Back on Sept. 17, The Herald-Sun reported that Durham’s “Interim Water Management Director Vicki Westbrook said the city has 74 days of water available given current use patterns and supplies.” This was just one day after I heard Mayor Bill Bell say on TV that we were down to a 68-day water supply. I blogged on the situation at the time with some musings about what was and was not allowed under the voluntary restrictions that had just been announced.

Well, it’s been 45 days since then and we’ve had about three days of rain, which, we were told, had done next to nothing to improve the water supply.

Imagine my surprise just now when I went to the Durham Water Management Web page and found that we now have 75 days of supply remaining. Boy, my strategic flushing has really paid off! Not only is Durham not losing water, it’s gaining it quite dramatically, it seems, even without rain.
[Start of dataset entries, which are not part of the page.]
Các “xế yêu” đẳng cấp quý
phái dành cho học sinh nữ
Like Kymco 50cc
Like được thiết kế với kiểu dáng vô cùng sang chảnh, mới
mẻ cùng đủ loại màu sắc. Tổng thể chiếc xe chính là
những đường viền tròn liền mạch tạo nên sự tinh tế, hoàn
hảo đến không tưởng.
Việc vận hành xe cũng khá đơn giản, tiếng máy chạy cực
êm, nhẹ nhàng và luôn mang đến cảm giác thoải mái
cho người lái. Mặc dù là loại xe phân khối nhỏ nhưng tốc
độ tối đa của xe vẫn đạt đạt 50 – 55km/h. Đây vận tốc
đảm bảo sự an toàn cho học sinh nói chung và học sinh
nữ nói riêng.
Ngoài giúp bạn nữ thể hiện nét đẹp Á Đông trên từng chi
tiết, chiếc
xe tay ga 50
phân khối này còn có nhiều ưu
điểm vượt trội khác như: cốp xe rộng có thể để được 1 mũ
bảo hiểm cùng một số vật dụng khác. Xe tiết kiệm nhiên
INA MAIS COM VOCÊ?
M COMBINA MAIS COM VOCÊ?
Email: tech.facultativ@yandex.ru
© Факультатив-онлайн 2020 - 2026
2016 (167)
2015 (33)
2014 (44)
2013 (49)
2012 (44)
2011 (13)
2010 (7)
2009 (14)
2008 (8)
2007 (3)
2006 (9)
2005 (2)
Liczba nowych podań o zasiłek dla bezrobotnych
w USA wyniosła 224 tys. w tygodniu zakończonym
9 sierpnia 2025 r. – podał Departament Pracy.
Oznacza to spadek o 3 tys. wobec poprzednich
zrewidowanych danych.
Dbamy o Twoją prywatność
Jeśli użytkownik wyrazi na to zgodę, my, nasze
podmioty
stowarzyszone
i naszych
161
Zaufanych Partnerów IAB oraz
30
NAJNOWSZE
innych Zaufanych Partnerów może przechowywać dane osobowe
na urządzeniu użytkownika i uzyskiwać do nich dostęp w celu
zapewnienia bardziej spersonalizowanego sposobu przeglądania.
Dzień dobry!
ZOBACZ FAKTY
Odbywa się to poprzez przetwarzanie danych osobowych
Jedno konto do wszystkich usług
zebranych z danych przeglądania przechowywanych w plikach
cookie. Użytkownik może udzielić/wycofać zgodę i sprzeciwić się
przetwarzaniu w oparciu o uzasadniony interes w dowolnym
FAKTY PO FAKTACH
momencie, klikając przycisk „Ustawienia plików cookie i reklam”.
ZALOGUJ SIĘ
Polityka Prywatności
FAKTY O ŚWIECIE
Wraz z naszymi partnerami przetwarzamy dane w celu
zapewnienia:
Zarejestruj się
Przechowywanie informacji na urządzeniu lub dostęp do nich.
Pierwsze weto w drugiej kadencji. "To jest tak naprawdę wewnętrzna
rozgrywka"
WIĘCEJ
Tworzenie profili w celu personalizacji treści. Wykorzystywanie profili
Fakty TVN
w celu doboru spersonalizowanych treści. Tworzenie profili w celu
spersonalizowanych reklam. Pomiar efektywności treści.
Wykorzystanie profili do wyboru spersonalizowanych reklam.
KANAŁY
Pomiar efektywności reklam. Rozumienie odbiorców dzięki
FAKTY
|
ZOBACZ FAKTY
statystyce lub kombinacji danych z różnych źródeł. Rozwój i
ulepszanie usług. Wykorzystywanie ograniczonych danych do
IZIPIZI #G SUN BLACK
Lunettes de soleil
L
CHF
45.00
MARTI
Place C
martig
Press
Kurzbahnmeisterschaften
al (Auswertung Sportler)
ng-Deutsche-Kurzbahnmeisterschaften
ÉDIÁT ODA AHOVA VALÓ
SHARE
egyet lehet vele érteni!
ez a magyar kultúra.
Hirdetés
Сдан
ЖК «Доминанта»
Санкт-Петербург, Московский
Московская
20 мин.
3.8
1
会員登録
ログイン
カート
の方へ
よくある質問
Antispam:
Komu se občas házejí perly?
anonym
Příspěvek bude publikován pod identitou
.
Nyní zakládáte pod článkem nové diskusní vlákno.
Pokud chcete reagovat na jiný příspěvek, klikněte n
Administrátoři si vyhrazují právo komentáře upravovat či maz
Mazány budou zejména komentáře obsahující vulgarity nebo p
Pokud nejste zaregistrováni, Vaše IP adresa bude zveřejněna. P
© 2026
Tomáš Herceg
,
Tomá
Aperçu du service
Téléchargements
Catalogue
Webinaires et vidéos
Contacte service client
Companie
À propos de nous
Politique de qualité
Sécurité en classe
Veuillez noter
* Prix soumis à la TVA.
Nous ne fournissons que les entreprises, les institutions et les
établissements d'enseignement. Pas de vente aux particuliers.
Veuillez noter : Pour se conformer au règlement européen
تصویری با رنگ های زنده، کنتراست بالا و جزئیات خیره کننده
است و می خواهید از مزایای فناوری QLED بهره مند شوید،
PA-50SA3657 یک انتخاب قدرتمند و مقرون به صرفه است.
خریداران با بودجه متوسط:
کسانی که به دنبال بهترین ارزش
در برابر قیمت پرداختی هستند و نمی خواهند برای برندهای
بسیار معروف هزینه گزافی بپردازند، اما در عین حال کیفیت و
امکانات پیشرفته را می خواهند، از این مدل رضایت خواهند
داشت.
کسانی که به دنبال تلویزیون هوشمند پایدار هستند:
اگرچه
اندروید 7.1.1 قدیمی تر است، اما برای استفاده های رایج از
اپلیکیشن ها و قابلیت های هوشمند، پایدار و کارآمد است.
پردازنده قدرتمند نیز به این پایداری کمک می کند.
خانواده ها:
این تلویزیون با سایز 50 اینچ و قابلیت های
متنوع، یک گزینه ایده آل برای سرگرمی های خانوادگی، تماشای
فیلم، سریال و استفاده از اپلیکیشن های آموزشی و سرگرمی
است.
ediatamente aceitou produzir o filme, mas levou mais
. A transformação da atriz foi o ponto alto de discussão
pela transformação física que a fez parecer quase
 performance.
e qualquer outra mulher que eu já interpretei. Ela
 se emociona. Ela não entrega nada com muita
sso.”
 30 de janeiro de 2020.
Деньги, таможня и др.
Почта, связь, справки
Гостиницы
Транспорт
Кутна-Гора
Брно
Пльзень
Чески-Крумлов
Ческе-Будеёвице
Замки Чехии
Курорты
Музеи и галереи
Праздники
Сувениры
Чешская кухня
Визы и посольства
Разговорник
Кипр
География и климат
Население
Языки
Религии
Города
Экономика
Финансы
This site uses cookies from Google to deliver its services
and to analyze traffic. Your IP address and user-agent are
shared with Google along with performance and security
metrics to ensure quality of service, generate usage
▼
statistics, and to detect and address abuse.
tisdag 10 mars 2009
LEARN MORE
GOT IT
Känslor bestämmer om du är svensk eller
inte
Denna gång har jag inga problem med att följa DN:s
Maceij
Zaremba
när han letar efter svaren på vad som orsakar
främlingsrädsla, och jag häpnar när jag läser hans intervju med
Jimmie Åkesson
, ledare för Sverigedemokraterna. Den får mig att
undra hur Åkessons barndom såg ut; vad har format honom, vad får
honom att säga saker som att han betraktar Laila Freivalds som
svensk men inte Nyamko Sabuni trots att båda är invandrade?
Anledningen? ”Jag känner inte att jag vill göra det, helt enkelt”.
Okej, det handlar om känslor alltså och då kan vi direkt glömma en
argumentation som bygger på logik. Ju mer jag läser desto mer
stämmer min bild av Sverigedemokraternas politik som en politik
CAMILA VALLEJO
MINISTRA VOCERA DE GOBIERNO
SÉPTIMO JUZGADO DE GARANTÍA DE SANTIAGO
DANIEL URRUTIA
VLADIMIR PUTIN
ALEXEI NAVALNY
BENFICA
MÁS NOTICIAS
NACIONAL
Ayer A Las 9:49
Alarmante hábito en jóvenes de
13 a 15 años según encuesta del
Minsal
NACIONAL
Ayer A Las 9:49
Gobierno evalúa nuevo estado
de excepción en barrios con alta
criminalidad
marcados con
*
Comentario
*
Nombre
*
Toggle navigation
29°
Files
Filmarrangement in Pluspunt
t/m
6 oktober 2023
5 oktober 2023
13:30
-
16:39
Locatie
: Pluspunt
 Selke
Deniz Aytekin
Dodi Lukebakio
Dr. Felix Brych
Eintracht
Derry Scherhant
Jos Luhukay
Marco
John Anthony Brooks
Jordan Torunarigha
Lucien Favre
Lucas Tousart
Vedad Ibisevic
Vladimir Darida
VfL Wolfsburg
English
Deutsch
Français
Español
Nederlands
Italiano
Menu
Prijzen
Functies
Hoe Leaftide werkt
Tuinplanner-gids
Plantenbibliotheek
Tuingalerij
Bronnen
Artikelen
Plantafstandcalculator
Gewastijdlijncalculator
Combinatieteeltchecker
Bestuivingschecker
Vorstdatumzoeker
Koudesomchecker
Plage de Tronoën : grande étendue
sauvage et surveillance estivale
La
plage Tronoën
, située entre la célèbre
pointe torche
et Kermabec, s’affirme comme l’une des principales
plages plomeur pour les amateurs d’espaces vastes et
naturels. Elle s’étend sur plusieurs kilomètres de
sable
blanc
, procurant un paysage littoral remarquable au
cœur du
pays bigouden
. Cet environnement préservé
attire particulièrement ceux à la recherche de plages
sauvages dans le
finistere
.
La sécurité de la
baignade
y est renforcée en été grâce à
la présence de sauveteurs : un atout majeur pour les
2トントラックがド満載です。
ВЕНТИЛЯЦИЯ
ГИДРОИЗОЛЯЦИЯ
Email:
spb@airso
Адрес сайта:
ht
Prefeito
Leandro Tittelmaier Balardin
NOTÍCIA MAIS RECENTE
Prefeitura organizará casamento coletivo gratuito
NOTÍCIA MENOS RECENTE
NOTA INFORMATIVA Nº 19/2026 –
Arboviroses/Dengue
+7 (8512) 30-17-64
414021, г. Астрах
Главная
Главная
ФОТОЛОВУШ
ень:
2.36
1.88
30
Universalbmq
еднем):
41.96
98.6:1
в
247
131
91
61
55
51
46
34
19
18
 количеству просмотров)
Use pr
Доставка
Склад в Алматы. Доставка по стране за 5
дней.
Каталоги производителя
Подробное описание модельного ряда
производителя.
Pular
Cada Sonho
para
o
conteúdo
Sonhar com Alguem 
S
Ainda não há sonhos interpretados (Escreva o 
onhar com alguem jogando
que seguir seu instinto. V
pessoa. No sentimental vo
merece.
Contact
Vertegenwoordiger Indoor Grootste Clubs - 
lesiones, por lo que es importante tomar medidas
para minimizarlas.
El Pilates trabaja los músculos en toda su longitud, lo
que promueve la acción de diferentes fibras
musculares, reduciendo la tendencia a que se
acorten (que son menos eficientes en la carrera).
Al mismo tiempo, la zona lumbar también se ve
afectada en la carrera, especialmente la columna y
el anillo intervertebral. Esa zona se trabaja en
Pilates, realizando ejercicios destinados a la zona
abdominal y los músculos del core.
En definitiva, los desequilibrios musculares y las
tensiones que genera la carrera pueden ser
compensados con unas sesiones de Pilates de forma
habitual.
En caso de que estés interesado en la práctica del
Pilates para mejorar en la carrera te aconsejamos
I can understand how conservation might slow the depletion of our reservoirs, but I fail to understand how it can raise the water level absent significant rainfall.

I may be a layman when it comes to water consumption, but by my reckoning we should be down around 30-35 days of water remaining. That’s the original 74 minus the 45, and adding a few days for the brief rains we had. Did officials over-hype the problem back in September, or are three days of not-very-heavy rain enough to add 40 days worth of water supply to Lake Michie and Little River Reservoir?